Istruzioni —
a) Stabilisci se ciascuna delle affermazioni seguenti concorda con la sentenza del TAR del Lazio, rispondendo sì o no e citando le parole decisive.
(i) Il ricorso è proposto contro il Comando Generale dell'Arma dei Carabinieri e il Ministero della Difesa.
(ii) G T e A A si sono costituiti in giudizio.
(iii) I motivi aggiunti sono stati depositati il 9 ottobre 2015.
b) Rispondi a queste domande sulla sentenza del TAR del Lazio.
(i) In quale data è stata pubblicata?
(ii) Da quale data la ricorrente chiede il riconoscimento dell'anzianità assoluta nel grado di Sottotenente?
(iii) Presso quale indirizzo è domiciliata ex lege l'Avvocatura Generale dello Stato?
c) Scrivi il seguito della sentenza del TAR del Lazio riportata sotto, cominciando subito dopo la frase «Ritenuto e considerato in fatto e diritto quanto segue.»

Testo —
+++
Pubblicato il 05/07/2022

N. 09130/2022 REG.PROV.COLL.

N. 08445/2015 REG.RIC.

REPUBBLICA ITALIANA

IN NOME DEL POPOLO ITALIANO

Il Tribunale Amministrativo Regionale per il Lazio

(Sezione Prima Stralcio)

ha pronunciato la presente

SENTENZA

sul ricorso numero di registro generale 8445 del 2015, integrato da motivi aggiunti, proposto da
M S, rappresentata e difesa dall’avvocato L M, domiciliato presso la Segreteria del TAR del Lazio in Roma, via Flaminia n. 189;

contro

Comando Generale dell'Arma dei Carabinieri, Ministero della Difesa, in persona dei legali rappresentanti pro tempore, rappresentati e difesi dall’Avvocatura Generale dello Stato, domiciliataria ex lege in Roma, via dei Portoghesi n. 12;

nei confronti

G T, A A, non costituiti in giudizio;

per l’annullamento

- quanto al ricorso introduttivo:

del decreto n. 14/09 del Ministero della Difesa, con il quale veniva indetta la procedura speciale per la stabilizzazione di ufficiali in ferma prefissata, ausiliari del ruolo speciale e tecnico-logistico dell’Arma dei Carabinieri per gli anni 2007 e 2008, nella parte in cui non contempla il riconoscimento dell’anzianità di servizio maturata in costanza di rapporto di lavoro a tempo determinato;

della graduatoria 15/2009;

della Partecipazione nomina comunicata con atto prot. n. MD GMIL del 3.9.2009, nella sola parte in cui prevede la decorrenza dell’anzianità assoluta a partire dal 1.7.2008;

per l’accertamento del diritto della ricorrente

- al riconoscimento dell'anzianità assoluta nel grado di Sottotenente a far data dall’1.12.2003;

- ad essere inquadrato nel grado di Capitano a decorrere dal 01.12.2010;

e per la condanna delle Amministrazioni intimate:

- ad inquadrare il Tenente Secconi nel grado di Capitano a decorrere dall’1.12.2010;

- al pagamento della somma spettante a titolo di differenze retributive, maggiorata di

interessi legali e rivalutazione monetaria dalla data di maturazione fino al soddisfo, secondo legge;

- quanto ai motivi aggiunti depositati in data 9 ottobre 2015:

delle comunicazioni M_D

GMIL

0349030 del 16 giugno 2015 e M_D

GMIL

0353703 del 18 giugno 2015, notificate in data successiva al 3 luglio 2015;

della determinazione dirigenziale 15 giugno 2015, con cui è stato approvato l’elenco relativo alle aliquote di avanzamento, citata nella comunicazione M_D

GMIL

0349030 del 16 giugno 2015;

Visti il ricorso, i motivi aggiunti e i relativi allegati;

Visto l’atto di costituzione in giudizio del Comando Generale dell’Arma dei Carabinieri e del Ministero della Difesa;

Visti tutti gli atti della causa;

Relatore nell’udienza smaltimento del giorno 10 giugno 2022 la dott.ssa A M e uditi per le parti i difensori come specificato nel verbale;

Ritenuto e considerato in fatto e diritto quanto segue.
+++
Dati di partenza

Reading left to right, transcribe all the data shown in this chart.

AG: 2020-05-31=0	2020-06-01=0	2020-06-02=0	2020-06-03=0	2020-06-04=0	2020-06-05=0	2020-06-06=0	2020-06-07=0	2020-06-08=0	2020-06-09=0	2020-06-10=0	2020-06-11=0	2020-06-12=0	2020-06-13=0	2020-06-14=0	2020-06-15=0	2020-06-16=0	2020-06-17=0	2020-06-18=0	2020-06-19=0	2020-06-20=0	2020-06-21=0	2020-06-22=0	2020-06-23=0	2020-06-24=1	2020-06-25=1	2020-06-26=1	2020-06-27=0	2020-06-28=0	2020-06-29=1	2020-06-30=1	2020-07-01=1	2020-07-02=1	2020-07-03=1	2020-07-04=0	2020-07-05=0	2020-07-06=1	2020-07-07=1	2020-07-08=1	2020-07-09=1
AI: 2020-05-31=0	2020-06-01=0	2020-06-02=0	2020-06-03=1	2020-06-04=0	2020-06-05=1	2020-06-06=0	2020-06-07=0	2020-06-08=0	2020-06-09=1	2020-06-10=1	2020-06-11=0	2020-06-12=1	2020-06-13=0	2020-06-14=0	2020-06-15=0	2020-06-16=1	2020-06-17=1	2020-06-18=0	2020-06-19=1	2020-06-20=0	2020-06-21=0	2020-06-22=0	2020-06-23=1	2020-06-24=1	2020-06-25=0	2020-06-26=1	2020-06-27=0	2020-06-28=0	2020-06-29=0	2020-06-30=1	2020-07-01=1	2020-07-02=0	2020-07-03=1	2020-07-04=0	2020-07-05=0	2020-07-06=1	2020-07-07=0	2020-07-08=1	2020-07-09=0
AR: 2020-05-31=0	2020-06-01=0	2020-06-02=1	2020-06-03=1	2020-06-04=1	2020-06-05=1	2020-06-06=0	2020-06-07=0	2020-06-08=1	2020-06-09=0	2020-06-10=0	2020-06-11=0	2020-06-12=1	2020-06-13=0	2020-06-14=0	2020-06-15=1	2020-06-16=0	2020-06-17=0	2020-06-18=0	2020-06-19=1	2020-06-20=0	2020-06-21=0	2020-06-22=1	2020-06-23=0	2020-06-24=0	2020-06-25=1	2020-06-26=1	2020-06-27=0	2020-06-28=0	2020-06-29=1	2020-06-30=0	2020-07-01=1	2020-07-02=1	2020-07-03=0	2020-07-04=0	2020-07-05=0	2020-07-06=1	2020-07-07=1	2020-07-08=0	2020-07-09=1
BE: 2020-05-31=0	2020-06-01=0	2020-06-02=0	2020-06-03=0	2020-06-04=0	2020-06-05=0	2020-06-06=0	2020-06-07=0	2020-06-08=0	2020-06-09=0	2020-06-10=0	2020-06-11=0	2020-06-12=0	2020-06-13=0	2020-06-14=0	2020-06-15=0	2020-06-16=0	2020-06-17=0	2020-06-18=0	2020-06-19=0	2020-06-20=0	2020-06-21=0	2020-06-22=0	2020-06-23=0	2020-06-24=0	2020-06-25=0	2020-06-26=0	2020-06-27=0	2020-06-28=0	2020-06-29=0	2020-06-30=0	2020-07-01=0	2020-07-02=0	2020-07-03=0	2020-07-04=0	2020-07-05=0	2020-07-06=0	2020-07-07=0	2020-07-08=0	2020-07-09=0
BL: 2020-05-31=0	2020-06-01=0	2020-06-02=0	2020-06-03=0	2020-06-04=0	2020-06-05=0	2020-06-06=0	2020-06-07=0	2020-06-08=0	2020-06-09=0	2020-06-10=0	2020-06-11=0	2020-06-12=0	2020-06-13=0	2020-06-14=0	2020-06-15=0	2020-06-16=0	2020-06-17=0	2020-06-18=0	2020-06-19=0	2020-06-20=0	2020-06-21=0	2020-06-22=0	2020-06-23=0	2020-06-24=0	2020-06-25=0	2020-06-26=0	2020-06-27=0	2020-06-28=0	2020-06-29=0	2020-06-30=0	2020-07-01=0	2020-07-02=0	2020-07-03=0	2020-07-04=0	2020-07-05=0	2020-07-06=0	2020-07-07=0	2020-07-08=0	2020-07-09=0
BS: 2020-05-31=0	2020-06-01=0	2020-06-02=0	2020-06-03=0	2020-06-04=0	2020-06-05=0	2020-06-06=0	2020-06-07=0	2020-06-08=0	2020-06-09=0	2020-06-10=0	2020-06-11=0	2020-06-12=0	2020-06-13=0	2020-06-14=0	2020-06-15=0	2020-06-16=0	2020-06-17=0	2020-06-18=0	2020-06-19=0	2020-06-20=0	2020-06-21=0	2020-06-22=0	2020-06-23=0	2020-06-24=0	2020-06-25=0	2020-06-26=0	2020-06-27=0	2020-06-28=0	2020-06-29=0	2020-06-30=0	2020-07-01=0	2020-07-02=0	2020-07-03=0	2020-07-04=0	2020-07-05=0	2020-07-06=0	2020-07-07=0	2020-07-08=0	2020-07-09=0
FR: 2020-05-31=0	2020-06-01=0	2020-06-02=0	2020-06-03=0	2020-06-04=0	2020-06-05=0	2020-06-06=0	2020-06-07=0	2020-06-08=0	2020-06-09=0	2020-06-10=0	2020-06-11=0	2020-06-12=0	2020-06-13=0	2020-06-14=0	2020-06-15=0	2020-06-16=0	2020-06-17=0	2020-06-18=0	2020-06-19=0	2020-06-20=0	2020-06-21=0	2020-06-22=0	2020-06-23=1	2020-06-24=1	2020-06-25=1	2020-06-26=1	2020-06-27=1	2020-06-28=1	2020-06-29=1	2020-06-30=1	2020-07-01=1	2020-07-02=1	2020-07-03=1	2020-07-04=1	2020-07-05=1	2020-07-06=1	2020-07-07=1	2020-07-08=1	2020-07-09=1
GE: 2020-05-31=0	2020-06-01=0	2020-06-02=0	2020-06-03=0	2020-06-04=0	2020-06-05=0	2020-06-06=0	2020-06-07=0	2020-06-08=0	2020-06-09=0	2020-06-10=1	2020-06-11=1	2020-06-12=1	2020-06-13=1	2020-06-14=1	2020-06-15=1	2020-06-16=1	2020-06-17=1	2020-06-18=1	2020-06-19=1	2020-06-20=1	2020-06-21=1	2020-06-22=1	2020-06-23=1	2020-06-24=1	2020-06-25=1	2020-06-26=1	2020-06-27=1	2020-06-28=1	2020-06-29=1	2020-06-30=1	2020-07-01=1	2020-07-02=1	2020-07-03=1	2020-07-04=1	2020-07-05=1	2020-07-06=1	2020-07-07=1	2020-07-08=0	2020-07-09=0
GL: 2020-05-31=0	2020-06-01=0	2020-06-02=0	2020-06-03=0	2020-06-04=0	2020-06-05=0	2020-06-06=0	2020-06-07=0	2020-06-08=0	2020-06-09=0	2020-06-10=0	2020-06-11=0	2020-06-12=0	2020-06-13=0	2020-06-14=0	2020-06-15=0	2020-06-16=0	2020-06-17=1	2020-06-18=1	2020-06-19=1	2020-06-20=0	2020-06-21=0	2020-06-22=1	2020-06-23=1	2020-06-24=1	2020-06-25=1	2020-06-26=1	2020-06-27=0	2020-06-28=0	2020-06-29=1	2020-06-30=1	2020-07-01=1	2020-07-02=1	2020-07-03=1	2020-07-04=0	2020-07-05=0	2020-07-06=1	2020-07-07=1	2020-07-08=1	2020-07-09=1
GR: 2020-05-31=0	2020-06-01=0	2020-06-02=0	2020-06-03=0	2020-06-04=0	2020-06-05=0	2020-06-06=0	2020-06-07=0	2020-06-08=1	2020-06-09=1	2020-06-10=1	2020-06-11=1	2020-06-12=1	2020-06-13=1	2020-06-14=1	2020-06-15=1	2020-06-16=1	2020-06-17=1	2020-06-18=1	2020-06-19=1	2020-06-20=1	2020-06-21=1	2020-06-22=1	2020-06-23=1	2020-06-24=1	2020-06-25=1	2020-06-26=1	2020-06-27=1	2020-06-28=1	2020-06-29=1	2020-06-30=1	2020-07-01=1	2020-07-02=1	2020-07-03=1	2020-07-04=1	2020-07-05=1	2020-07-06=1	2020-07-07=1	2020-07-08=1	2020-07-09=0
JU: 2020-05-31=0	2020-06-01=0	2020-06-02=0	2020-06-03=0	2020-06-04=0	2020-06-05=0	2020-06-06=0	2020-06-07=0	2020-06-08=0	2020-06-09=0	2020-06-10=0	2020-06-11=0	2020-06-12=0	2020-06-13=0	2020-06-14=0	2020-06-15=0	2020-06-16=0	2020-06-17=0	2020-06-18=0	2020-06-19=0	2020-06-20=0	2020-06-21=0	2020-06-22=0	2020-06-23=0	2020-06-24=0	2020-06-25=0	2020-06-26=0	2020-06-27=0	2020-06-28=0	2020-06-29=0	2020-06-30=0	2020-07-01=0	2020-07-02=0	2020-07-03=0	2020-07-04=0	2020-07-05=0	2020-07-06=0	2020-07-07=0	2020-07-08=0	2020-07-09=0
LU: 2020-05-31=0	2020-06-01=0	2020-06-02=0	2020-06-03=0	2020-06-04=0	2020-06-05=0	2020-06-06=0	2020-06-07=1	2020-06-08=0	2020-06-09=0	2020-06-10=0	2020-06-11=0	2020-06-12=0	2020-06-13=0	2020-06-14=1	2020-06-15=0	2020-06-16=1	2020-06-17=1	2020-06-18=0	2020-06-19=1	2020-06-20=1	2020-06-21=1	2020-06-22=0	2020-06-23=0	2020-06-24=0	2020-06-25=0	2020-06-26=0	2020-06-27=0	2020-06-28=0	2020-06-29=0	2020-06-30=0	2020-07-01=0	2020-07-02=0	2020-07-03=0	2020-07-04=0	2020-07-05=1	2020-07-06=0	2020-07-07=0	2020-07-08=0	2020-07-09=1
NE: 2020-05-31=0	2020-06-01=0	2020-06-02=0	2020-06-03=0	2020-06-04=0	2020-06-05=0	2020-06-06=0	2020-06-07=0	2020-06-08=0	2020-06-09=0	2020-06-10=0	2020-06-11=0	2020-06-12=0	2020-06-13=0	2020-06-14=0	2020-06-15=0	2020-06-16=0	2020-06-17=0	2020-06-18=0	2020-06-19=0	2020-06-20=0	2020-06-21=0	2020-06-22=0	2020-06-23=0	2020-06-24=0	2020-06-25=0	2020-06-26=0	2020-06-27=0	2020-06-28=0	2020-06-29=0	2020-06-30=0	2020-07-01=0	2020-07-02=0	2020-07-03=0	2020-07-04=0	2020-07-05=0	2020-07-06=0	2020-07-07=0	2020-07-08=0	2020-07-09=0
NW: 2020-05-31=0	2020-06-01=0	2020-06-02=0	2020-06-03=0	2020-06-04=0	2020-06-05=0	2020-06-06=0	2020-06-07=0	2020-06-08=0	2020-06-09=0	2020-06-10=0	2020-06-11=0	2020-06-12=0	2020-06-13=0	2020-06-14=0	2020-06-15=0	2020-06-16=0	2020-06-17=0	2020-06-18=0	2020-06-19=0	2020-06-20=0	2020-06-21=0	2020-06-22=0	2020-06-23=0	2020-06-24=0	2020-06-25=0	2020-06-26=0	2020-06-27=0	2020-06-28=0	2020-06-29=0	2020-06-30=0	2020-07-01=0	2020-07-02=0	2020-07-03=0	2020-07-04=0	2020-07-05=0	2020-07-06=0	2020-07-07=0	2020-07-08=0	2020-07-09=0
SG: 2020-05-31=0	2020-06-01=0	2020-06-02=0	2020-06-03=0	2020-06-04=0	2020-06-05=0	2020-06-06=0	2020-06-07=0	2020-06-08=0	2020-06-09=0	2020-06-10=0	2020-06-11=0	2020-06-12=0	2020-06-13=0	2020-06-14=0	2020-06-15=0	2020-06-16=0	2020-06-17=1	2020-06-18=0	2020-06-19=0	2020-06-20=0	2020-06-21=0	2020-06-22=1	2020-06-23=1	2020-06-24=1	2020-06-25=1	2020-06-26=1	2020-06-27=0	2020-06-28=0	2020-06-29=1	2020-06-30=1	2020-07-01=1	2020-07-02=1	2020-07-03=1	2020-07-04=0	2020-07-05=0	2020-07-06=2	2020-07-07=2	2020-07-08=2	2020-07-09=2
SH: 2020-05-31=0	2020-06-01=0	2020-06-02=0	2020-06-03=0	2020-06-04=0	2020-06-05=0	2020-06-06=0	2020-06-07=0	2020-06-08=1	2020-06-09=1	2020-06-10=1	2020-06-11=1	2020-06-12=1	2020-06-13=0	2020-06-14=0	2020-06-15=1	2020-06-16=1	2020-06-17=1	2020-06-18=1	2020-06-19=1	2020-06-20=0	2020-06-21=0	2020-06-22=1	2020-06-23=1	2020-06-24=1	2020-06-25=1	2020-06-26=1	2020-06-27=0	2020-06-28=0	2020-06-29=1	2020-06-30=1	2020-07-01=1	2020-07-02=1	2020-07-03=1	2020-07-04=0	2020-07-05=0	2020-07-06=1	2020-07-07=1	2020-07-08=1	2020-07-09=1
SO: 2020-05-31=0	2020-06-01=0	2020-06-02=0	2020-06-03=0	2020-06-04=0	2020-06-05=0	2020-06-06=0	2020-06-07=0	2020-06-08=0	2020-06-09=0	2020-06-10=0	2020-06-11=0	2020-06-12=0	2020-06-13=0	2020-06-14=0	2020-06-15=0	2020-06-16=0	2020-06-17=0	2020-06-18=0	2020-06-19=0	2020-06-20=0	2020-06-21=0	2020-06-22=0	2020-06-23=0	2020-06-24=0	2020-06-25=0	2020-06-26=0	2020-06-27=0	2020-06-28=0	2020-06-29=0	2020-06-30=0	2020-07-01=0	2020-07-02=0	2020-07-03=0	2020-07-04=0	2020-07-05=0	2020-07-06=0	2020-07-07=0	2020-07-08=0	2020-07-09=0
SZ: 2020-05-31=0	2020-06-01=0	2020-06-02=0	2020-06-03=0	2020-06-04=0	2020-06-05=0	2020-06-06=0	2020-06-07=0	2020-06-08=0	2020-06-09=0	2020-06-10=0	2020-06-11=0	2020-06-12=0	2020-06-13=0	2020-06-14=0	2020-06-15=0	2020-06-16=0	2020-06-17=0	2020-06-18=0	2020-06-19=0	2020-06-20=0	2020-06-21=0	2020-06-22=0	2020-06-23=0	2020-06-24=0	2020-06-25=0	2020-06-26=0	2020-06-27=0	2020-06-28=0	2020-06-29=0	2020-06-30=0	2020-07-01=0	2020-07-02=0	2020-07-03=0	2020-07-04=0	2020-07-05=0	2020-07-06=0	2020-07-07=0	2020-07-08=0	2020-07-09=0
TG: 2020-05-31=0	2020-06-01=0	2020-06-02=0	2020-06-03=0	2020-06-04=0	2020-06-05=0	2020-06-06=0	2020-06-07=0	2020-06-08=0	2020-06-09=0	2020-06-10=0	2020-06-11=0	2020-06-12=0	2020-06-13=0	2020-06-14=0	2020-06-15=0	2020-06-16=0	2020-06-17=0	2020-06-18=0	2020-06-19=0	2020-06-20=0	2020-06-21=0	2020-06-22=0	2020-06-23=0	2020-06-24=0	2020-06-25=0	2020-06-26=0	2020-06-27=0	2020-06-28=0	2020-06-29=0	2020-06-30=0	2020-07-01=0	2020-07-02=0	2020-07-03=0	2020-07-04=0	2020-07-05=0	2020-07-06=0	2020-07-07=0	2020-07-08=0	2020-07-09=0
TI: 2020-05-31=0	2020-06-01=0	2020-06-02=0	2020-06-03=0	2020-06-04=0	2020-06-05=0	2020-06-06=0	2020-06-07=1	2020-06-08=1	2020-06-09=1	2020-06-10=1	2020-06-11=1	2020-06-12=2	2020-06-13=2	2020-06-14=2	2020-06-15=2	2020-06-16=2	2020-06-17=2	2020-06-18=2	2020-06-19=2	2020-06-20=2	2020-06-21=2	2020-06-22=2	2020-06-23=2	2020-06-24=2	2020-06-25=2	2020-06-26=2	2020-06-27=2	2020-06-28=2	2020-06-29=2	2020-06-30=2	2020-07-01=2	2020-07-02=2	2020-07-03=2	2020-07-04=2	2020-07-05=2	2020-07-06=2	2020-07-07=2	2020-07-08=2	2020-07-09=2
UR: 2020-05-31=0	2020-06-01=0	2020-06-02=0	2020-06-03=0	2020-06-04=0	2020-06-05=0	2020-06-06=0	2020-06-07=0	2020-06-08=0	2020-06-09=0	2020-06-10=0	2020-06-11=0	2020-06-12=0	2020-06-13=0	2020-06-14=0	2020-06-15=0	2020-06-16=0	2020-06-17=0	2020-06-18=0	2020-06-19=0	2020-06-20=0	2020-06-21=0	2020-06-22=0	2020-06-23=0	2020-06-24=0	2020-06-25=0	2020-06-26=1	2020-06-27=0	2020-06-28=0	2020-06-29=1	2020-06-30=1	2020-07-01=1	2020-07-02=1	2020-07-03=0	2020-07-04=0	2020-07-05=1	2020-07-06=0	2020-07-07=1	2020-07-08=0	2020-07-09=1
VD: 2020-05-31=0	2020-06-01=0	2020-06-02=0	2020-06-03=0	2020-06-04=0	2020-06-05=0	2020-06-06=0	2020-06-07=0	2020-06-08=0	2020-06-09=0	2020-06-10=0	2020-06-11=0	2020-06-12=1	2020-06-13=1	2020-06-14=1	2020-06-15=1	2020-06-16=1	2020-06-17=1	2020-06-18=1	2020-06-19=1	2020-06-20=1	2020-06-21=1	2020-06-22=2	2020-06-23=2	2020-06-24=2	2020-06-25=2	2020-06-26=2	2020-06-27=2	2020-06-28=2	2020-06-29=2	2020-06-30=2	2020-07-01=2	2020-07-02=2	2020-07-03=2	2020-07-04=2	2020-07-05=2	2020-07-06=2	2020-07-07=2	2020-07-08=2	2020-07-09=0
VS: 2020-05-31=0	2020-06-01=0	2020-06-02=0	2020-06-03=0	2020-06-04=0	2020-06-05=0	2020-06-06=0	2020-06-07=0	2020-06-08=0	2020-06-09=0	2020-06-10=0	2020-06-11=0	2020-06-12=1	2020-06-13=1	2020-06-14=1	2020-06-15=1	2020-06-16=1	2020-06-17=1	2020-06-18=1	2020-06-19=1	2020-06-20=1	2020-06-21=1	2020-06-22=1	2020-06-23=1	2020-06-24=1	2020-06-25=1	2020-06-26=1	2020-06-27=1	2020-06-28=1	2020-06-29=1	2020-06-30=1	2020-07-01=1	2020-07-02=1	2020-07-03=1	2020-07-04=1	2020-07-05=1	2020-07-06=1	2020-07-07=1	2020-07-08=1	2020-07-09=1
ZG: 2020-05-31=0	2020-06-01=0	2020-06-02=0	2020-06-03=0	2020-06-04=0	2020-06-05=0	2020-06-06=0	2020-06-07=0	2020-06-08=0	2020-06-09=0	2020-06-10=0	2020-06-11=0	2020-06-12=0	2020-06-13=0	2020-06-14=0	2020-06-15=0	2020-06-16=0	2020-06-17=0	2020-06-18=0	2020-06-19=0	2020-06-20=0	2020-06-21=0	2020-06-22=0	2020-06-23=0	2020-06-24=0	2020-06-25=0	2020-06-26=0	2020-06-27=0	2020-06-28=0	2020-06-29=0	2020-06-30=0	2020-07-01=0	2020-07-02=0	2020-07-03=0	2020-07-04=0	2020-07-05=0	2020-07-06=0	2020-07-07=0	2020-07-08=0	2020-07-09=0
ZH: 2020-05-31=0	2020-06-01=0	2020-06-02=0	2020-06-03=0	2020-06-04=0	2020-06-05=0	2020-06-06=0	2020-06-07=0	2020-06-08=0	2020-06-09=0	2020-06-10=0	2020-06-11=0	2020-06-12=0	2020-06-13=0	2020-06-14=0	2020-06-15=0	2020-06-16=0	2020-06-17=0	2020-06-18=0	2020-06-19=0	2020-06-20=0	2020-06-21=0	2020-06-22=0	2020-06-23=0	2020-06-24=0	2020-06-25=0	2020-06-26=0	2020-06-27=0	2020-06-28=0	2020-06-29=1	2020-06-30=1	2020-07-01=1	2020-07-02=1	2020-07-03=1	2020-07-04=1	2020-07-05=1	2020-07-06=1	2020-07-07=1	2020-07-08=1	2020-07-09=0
+++
Risultati dell'esercizio —
a)
(i) Sì: «Comando Generale dell'Arma dei Carabinieri, Ministero della Difesa».
(ii) No: «non costituiti in giudizio».
(iii) Sì: «depositati in data 9 ottobre 2015».

b)
(i) Il 05/07/2022.
(ii) Dall'1.12.2003.
(iii) In Roma, via dei Portoghesi n. 12.

c)
FATTO e DIRITTO

1. Con l’atto introduttivo del presente giudizio, notificato in data 11 giugno 2015 e depositato il successivo 7 luglio 2015, la ricorrente – inquadrata nel grado di Tenente a tempo indeterminato in data 1 luglio 2010, in esito alla procedura speciale di stabilizzazione indetta con il decreto in epigrafe, ma già Sottotenente “in ferma prefissata ausiliario del ruolo speciale” a fare data dal 29.12.2003 - ha impugnato i provvedimenti e degli atti meglio indicati in epigrafe nonché chiesto il riconoscimento dell’anzianità maturata in costanza di rapporto a tempo determinato, con relativa condanna delle Amministrazioni intimate al pagamento della somma spettante a titolo di differenze retributive “maggiorata di interessi legali e rivalutazione monetaria dalla data di maturazione sino al soddisfo, secondo legge”, in ragione della violazione e falsa applicazione, tra l’altro, del principio di non discriminazione di cui alla direttiva comunitaria n. 1999/70/CE.

Il successivo 9 ottobre 2015 la ricorrente ha prodotto “motivi aggiunti”, volti: - all’annullamento delle comunicazioni M_D

GMIL

0349030 del 16 giugno 2015 e M_D

GMIL

0353703 del 18 giugno 2015, notificate in data successiva al 3 luglio 2015, nonché della determinazione dirigenziale 15 giugno 2015, di approvazione dell’elenco relativo alle aliquote di avanzamento, sulla base della deduzione dei medesimi motivi di diritto già formulati con il ricorso introduttivo;
- all’accertamento del suo diritto soggettivo al riconoscimento dell’anzianità di servizio “maturata nel periodo di esecuzione del contratto a tempo determinato” e, ancora, alla corresponsione delle relative spettanze economiche.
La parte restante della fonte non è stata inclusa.